Ein Schankraum eines Gasthofes

Viele Gaststätten in Brandenburg kämpfen gegen das Aussterben. Zwischen 2010 und 2023 mussten fast ein Drittel aller Schankwirtschaften schließen. Die Politik will mit Förderungen dagegen halten.

09.12.2025 | 1:39 min

Aufgeben ist für Margrit Schulz keine Option.
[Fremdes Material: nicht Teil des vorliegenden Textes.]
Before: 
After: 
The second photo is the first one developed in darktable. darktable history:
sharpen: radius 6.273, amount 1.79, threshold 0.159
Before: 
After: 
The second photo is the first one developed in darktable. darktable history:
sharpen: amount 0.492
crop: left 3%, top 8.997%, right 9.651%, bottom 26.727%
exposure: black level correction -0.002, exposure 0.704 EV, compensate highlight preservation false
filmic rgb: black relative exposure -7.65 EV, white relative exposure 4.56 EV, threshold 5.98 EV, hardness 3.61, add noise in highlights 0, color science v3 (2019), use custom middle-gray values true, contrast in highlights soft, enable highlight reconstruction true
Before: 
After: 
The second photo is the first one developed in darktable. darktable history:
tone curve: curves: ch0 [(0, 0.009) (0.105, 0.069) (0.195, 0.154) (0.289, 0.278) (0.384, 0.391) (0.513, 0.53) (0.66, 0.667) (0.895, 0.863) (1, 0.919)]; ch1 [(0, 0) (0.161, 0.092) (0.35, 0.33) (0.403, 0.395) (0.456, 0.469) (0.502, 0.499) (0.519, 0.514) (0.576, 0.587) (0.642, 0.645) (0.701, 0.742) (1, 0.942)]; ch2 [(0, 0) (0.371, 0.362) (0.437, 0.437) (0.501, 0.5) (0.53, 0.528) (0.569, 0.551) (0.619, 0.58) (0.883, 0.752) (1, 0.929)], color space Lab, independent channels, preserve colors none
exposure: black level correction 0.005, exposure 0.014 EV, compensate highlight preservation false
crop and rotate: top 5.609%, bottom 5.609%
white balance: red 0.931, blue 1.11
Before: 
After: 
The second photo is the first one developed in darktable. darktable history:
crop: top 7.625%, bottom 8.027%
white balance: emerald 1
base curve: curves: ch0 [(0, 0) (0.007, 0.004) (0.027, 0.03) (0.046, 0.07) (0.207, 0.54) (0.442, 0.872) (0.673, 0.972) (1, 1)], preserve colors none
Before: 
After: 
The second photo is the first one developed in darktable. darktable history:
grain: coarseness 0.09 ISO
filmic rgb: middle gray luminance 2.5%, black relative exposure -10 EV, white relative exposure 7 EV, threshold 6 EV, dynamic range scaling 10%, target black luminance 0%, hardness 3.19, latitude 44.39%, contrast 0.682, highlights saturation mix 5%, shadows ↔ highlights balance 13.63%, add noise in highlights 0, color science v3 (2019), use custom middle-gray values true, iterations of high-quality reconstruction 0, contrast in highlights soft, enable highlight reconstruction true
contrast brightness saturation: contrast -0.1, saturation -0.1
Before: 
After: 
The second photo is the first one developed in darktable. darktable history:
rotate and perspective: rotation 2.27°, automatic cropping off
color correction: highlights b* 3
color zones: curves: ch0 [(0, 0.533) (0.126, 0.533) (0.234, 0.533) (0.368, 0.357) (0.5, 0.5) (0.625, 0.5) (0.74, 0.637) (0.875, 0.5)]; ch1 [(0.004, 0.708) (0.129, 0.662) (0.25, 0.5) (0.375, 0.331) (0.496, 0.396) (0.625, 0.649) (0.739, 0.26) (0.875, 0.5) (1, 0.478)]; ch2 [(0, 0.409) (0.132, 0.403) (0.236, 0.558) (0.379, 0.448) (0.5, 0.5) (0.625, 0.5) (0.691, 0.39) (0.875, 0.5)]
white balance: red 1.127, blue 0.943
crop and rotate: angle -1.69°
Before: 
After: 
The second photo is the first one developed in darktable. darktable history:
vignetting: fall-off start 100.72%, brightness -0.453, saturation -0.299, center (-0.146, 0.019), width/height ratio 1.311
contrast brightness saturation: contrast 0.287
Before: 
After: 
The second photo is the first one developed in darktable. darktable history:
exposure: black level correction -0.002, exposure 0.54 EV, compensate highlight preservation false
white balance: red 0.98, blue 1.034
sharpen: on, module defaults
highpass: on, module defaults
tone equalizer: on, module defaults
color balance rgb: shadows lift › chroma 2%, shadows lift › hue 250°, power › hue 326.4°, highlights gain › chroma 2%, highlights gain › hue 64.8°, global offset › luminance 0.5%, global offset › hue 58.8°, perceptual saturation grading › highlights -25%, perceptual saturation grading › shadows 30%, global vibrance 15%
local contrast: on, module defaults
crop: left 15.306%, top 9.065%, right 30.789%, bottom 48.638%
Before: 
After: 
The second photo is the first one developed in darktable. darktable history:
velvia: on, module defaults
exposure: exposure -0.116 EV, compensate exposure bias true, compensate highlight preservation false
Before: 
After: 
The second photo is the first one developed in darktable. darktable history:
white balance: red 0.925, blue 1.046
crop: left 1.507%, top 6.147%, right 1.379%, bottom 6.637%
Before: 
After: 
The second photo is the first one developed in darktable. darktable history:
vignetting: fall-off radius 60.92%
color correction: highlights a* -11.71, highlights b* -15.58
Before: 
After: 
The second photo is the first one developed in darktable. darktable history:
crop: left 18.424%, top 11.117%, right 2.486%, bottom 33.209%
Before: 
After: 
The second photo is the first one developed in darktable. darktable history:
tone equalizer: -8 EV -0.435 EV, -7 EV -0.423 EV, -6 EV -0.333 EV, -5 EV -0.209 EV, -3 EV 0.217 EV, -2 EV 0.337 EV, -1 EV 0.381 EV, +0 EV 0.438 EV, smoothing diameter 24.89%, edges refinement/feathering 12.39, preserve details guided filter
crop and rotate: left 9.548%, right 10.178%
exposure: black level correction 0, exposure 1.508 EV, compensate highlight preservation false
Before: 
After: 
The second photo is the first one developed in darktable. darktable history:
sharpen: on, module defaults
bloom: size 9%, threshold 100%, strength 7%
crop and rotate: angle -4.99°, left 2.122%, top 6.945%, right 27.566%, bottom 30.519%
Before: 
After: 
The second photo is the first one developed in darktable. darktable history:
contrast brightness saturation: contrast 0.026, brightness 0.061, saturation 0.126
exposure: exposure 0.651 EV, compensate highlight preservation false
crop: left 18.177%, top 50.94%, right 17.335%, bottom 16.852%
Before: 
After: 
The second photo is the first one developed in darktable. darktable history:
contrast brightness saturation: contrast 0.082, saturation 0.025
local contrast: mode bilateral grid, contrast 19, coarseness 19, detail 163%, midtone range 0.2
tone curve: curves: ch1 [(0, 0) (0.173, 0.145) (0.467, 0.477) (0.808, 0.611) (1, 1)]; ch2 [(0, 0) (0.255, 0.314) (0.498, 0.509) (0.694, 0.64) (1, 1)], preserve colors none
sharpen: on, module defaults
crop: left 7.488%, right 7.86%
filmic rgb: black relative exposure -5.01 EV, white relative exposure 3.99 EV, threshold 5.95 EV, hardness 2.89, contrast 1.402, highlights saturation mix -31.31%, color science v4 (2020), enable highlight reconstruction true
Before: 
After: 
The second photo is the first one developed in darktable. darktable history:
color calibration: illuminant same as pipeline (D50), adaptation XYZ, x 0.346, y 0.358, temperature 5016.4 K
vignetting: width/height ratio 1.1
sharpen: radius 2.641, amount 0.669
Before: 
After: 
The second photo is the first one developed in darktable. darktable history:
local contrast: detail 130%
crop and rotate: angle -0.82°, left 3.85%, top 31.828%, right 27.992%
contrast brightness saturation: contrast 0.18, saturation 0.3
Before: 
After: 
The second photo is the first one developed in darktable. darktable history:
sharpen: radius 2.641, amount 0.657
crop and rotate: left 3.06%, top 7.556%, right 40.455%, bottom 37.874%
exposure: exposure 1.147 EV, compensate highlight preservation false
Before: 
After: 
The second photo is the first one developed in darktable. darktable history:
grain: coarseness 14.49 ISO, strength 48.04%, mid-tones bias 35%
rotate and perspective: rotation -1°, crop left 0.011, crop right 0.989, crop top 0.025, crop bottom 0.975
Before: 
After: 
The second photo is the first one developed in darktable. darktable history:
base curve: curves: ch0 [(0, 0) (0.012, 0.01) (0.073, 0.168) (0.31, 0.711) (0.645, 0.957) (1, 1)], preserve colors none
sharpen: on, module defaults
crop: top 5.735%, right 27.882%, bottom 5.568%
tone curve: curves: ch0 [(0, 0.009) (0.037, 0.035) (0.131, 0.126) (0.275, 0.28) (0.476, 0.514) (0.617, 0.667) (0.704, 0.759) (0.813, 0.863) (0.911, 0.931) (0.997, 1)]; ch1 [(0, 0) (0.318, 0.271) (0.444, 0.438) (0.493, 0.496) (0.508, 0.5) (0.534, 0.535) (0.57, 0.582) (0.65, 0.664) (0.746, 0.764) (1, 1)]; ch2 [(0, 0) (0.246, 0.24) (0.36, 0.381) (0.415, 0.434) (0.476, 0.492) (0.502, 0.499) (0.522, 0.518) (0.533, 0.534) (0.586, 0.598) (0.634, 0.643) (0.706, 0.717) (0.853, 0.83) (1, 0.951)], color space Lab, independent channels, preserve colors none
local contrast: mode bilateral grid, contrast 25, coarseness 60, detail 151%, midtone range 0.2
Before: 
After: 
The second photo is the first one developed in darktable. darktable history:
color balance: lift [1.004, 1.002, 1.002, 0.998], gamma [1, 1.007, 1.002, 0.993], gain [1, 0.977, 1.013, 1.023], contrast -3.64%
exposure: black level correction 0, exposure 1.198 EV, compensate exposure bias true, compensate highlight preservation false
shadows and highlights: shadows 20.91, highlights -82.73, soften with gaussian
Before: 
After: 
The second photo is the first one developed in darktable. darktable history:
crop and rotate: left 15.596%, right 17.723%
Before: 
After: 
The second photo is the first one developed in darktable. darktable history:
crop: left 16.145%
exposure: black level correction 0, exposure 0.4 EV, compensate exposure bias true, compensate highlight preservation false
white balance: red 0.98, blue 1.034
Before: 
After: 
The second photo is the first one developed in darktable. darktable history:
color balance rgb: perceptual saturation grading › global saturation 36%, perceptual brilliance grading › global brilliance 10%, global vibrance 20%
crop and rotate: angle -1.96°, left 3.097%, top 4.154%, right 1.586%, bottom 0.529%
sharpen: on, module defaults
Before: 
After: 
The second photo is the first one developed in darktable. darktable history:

Sie ist seit knapp 40 Jahren Chefin im Gasthof Simke in Herzberg, einem Ortsteil der Gemeinde Rietz-Neuendorf in Brandenburg. Das Mobiliar erinnert an die Geschichte des Hauses, das es seit mehr als 200 Jahren als Familienunternehmen gibt.

"Wir haben schon die DDR überstanden, da gab es auch nicht alles", erzählt die Gastwirtin, die heute 76 Jahre alt ist. Während der Corona-Einschränkungen habe sie gekämpft und angesichts der aktuellen Krise gehe es wieder um die Zukunft, ergänzt sie. Dann verweist sie auf die gestiegenen Energiekosten.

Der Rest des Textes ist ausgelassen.